High quality pollings (Gallup, Ipsos, various university polling groups) are consistently reliable within the margin of error. There's no point in being afraid or dismissive of them.
There are plenty of people who are disinterested or uninformed. They aren't naturally malicious simply because they don't religiously follow political news. Lots of them don't even know if they're going to vote until early voting starts, and even then only vote as part of their family or social group rather than because they have an emotional attachment to one of the parties.
The regional nature of voting tends to mean that if you're too shy to express your views, you aren't in the majority anyway. Its the guy who answers the phone in a MAGA hat and shouts "Hell yeah I'm voting fer Trump!" that you have to worry about, not the one who is too shy to whisper support for RFK Jr down the line.
This isn't telling you to not be confident or to be scared, this is telling you to not assume victory is assured.
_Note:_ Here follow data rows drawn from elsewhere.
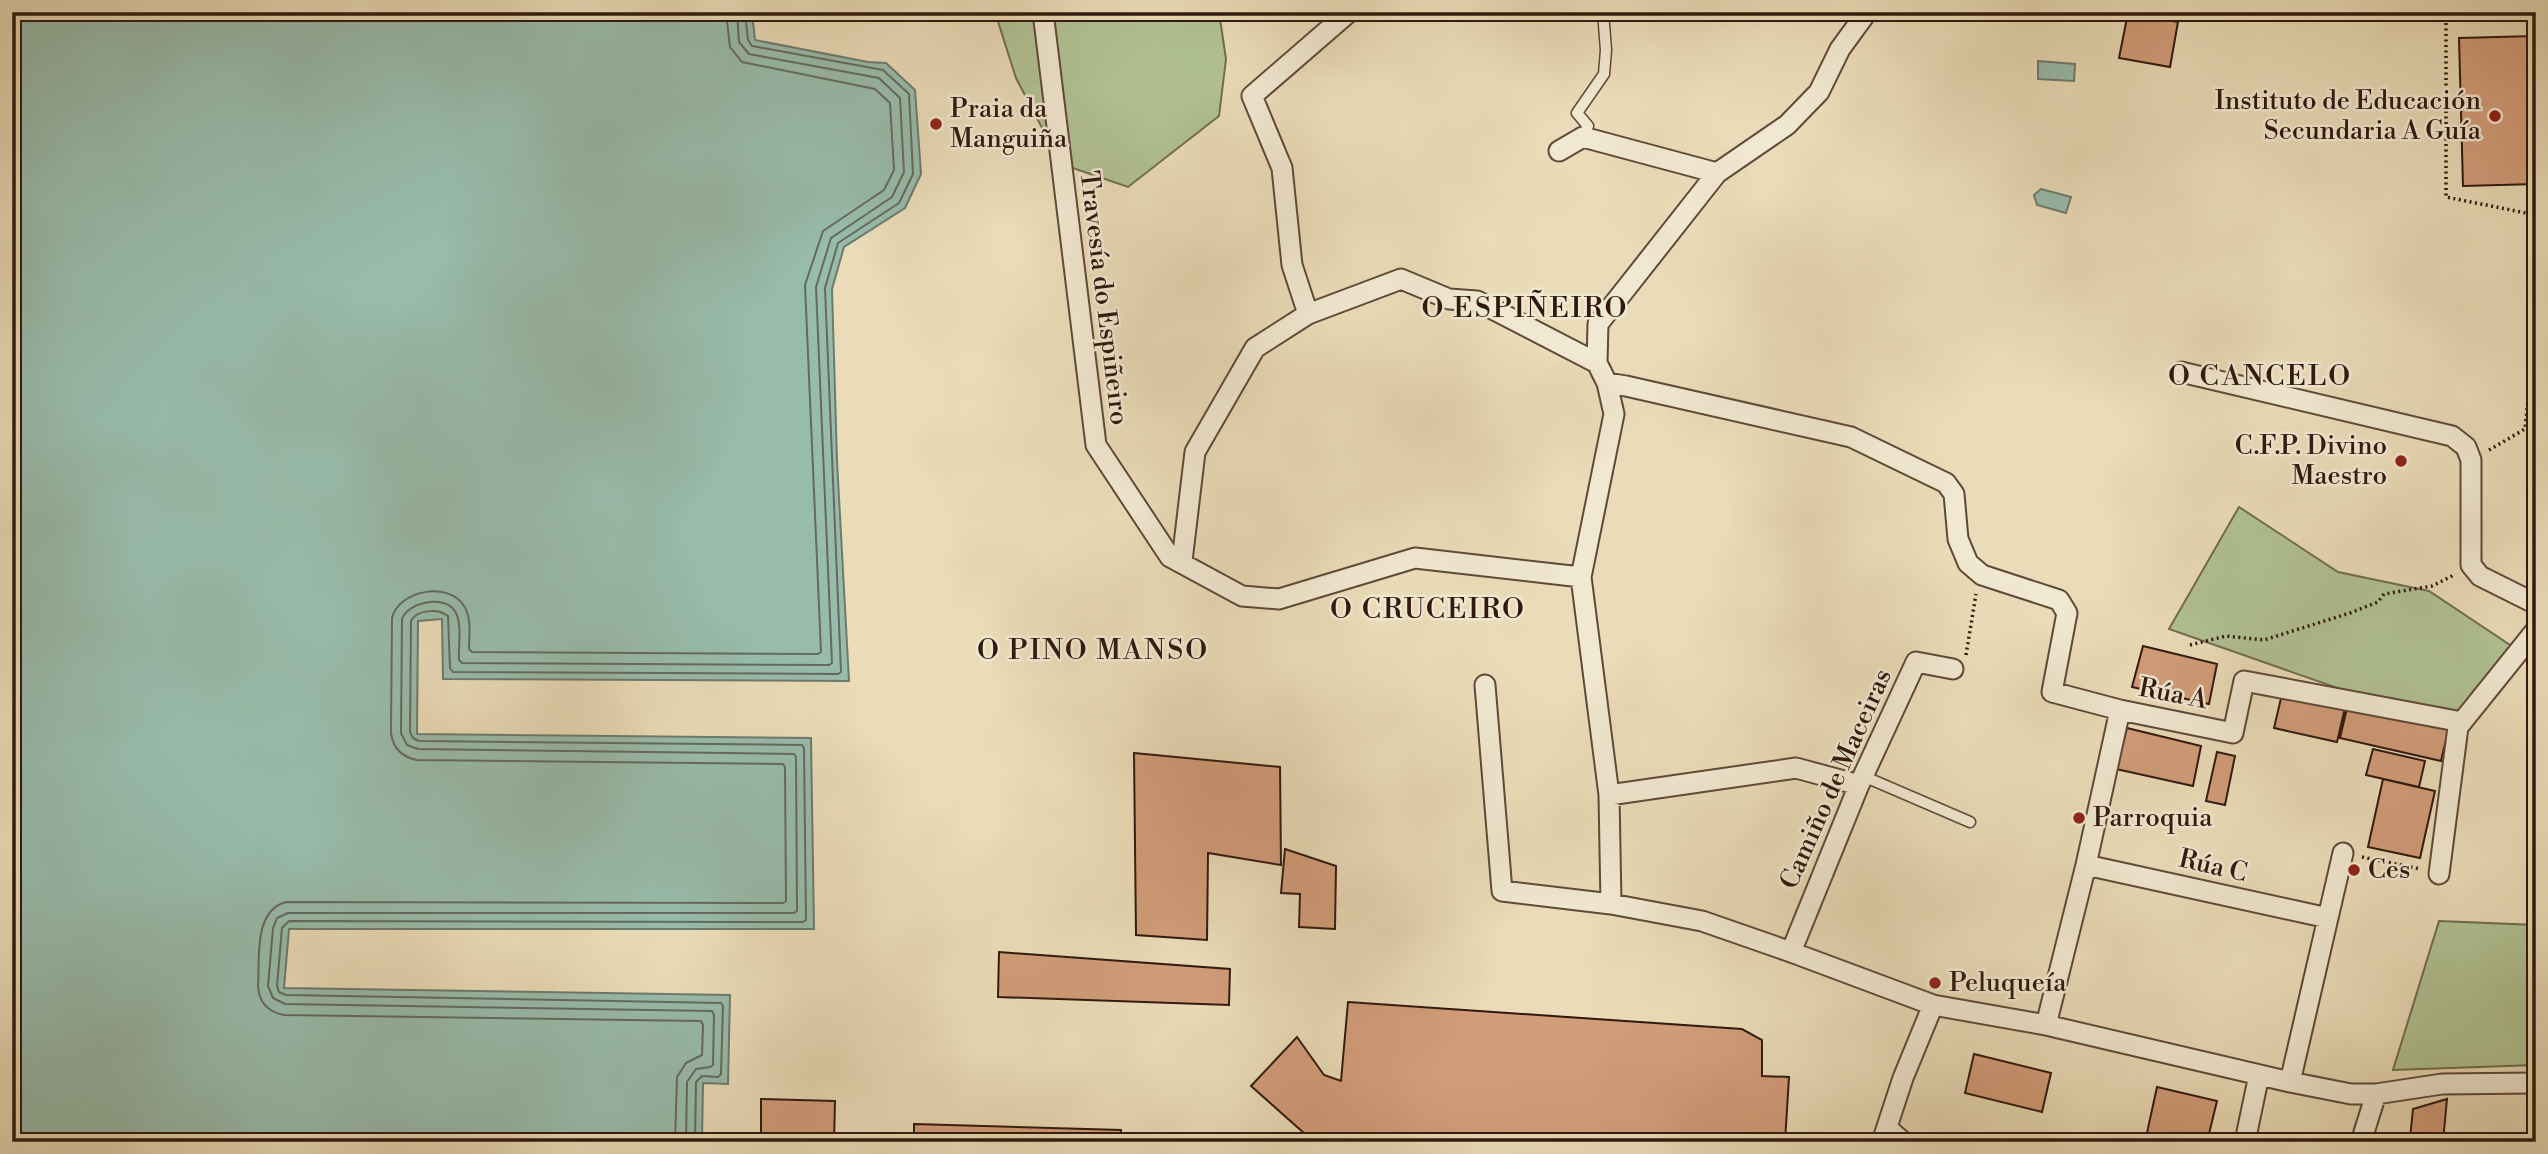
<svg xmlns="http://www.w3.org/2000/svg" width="2548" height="1154" font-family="'Libre Bodoni',serif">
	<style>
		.green { fill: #b1c294; stroke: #706d52; stroke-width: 2 }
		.water { fill: #98bcac; stroke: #6e7a6d; stroke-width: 2 }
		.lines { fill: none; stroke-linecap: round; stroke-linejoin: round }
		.shore { stroke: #646a5e; stroke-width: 2 }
		.building { fill: #d29d7a; stroke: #30180f; stroke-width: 2 }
		.lane-casing { stroke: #5e4939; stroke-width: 13 }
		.street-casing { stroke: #5e4939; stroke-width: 23 }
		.path { stroke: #30180f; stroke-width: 3.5; stroke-dasharray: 2 3.5; stroke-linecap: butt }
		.lane { stroke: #f1e8d1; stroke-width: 10 }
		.street { stroke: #f1e8d1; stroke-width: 19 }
		.poi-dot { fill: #8f2418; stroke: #f1e8d1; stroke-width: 2.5 }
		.labels { text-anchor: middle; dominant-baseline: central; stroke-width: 5; stroke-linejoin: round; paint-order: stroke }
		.poi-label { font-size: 26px; fill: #30180f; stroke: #f1e8d1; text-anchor: start }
		.street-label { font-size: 26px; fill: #30180f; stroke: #f1e8d1 }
		.neighbourhood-label { font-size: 28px; letter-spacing: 2px; fill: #30180f; stroke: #f1e8d1 }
	</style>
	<rect width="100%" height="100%" fill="#eadcb8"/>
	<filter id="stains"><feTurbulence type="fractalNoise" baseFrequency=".00286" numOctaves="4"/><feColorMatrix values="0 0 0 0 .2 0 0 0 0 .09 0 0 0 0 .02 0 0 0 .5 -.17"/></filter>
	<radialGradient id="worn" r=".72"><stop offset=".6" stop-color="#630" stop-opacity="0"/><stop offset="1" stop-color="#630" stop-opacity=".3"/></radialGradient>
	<path class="green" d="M995 12H1219L1226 59 1219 116 1128 187 1061 164 1016 78Z
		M2239 507 2338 572 2429 591 2513 647 2449 727 2169 629Z
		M2439 921 2536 925V1065L2393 1070Z"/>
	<path class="water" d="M12 12H752L755 40 868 62 886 63 915 90 921 174 905 208 844 247 832 289 837 461 849 681 443 679 442 619 418 621 417 734 811 738 814 929H289L284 988 730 995 728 1084 703 1083 702 1142H12Z
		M2038 61 2075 64 2074 81 2038 79Z
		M2041 189 2071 197 2066 213 2037 205 2034 195Z"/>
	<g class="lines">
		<path class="shore" d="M675 1142 677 1077 686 1063 702 1055 703 1025 701 1021 284 1015C268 1012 259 1002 258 986 260 959 253 911 286 902L783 903 786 901 785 767 783 764 417 760C402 757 393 748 391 733L392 618C399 590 449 581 464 606 472 618 469 636 469 649L472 652 818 654 821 652 805 285 823 231 884 190 894 170 890 103 875 89 742 62 730 47 726 12
			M686 1142 687 1082 696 1069 710 1067 713 1065 714 1015 712 1011 285 1004 273 998 268 986 273 928 277 918 288 913H794L797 911 796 757 794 754 418 749 407 745 401 733 402 619C408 602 444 595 454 610 463 621 458 646 459 660L462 663 829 665 832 663 816 287 831 238 892 197 904 172 900 98 879 78 749 54 739 42 737 12
			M695 1142 696 1082 702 1076 718 1077 721 1074 723 1006 721 1003 286 995 279 992 277 986 282 928 289 921 803 922 806 920 804 748 802 745 419 741 413 738 410 732 411 621C416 610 438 608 448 616L450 668 453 672 838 674 841 672 825 288 838 243 899 203 913 174 909 94 883 70 752 46 748 40 745 12"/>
	</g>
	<path class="building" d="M2128 13 2178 22 2170 67 2119 58Z
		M2534 36 2536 184 2463 186 2459 38Z
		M2143 646 2217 664 2209 704 2132 687Z
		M2282 694 2345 708 2337 742 2274 728Z
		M2348 704 2449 727 2441 761 2340 738Z
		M2127 728 2201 746 2193 786 2116 769Z
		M2373 749 2425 761 2419 787 2366 775Z
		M2217 752 2235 756 2225 805 2206 801Z
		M1134 753 1280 767 1281 865 1208 853 1207 940 1136 935Z
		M2383 779 2435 791 2420 858 2368 847Z
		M1285 849 1336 866 1335 929 1299 927 1300 894 1281 893Z
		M999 952 1230 969 1229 1005 998 997Z
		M1348 1002 1742 1029 1762 1040V1076L1789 1077 1785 1142H1314L1251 1086 1297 1037 1324 1075 1341 1081Z
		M1974 1054 2051 1073 2042 1112 1965 1093Z
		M2157 1087 2217 1101 2207 1142H2145Z
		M761 1099 835 1101 834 1142H761Z
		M2447 1099 2443 1142 2410 1138 2413 1109Z
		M914 1124 1121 1130V1142H914Z"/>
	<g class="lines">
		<g class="lane-casing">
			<path id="lane" d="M1583 137 1588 126 1577 113 1604 74 1606 50 1603 12
				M1863 776 1970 822"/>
		</g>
		<g class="street-casing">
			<path id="street" d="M1043 12 1096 445 1170 557 1242 596 1279 599 1415 558 1581 577
				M1867 12 1840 49 1819 92 1787 125 1717 173 1598 324 1597 363 1607 383 1614 414 1581 577 1609 795 1611 904 1702 921 1791 952 1933 1005 2046 1025 2290 1082 2351 1094H2376L2442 1084 2536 1083
				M1559 151 1583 137 1717 173
				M1308 314 1292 265 1282 168 1252 96 1349 12
				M2181 372 2452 436 2466 447 2471 460V565L2480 576 2536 604
				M1607 383 1626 386 1851 437 1946 483 1954 494 1958 539 1968 563 1982 575 2059 600 2067 613 2052 692 2120 710 2233 733 2244 681 2462 722
				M1182 561 1195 452 1255 348 1308 314 1401 279 1449 299 1477 301 1597 363
				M1485 685 1502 891 1611 904
				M1609 795 1796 768 1859 785
				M2086 865 2328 918
				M2439 874 2458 727 2536 630
				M1791 952 1859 785 1916 662 1953 669
				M2046 1025 2086 865 2120 710
				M2290 1082 2343 853
				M1887 1128 1903 1142
				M2247 1132 2259 1075
				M1882 1142 1903 1078 1933 1005
				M2361 1142 2376 1094"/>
		</g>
		<path class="path" d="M2446 12V197L2536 215
			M2489 450 2525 429 2536 319
			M2190 645 2226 636 2264 640 2350 613 2378 602 2384 594 2432 586 2454 575
			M1966 655 1976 594
			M2362 857 2420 869"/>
		<use href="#lane" class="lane"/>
		<use href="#street" class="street"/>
	</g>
	<g class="poi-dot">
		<circle cx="2495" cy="116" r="7"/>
		<circle cx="936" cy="124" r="7"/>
		<circle cx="2401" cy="461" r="7"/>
		<circle cx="2079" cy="818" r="7"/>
		<circle cx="2354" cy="870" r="7"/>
		<circle cx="1935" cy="983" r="7"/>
	</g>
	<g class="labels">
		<g class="poi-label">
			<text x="2481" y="101" text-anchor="end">Instituto de Educación<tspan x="2481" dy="30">Secundaria A Guía</tspan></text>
			<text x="950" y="109">Praia da<tspan x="950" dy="30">Manguiña</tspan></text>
			<text x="2387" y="446" text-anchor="end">C.F.P. Divino<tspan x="2387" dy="30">Maestro</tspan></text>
			<text x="2093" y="818">Parroquia</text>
			<text x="2368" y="870">Ces</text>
			<text x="1949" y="983">Peluqueía</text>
		</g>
		<g class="street-label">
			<text transform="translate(1104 298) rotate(83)">Travesía do Espiñeiro</text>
			<text transform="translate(2173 694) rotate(11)">Rúa A</text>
			<text transform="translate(1836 779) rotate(-66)">Camiño de Maceiras</text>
			<text transform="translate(2213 866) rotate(13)">Rúa C</text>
		</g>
		<g class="neighbourhood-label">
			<text x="1525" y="308">O ESPIÑEIRO</text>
			<text x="2260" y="376">O CANCELO</text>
			<text x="1428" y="609">O CRUCEIRO</text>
			<text x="1093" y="650">O PINO MANSO</text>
		</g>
	</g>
	<rect width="2548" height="1154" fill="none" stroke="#eadcb8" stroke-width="42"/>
	<rect x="14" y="14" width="2520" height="1126" fill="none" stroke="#30180f" stroke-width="3.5"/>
	<rect x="21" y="21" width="2506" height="1112" fill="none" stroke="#30180f" stroke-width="2"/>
	<rect width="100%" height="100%" filter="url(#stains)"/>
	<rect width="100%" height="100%" fill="url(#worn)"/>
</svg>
Vote regardless of polling. Polling can be accurate or not. If the polling is accurate, and a majority would vote for A, but A is so far ahead of B that A-voters sit out the race, B can still win if enough voters choose to stay home.
Who looks at a 50/48 polling split and thinks victory is assured? That's still within the margin of error and it doesn't even include battleground swings.
But if it was 60/40? Yeah, I'd feel pretty assured. You'd be a fool not to.
People keep talking about this like it ever actually happens? Name one candidate that lost an election because the polling was too favorable.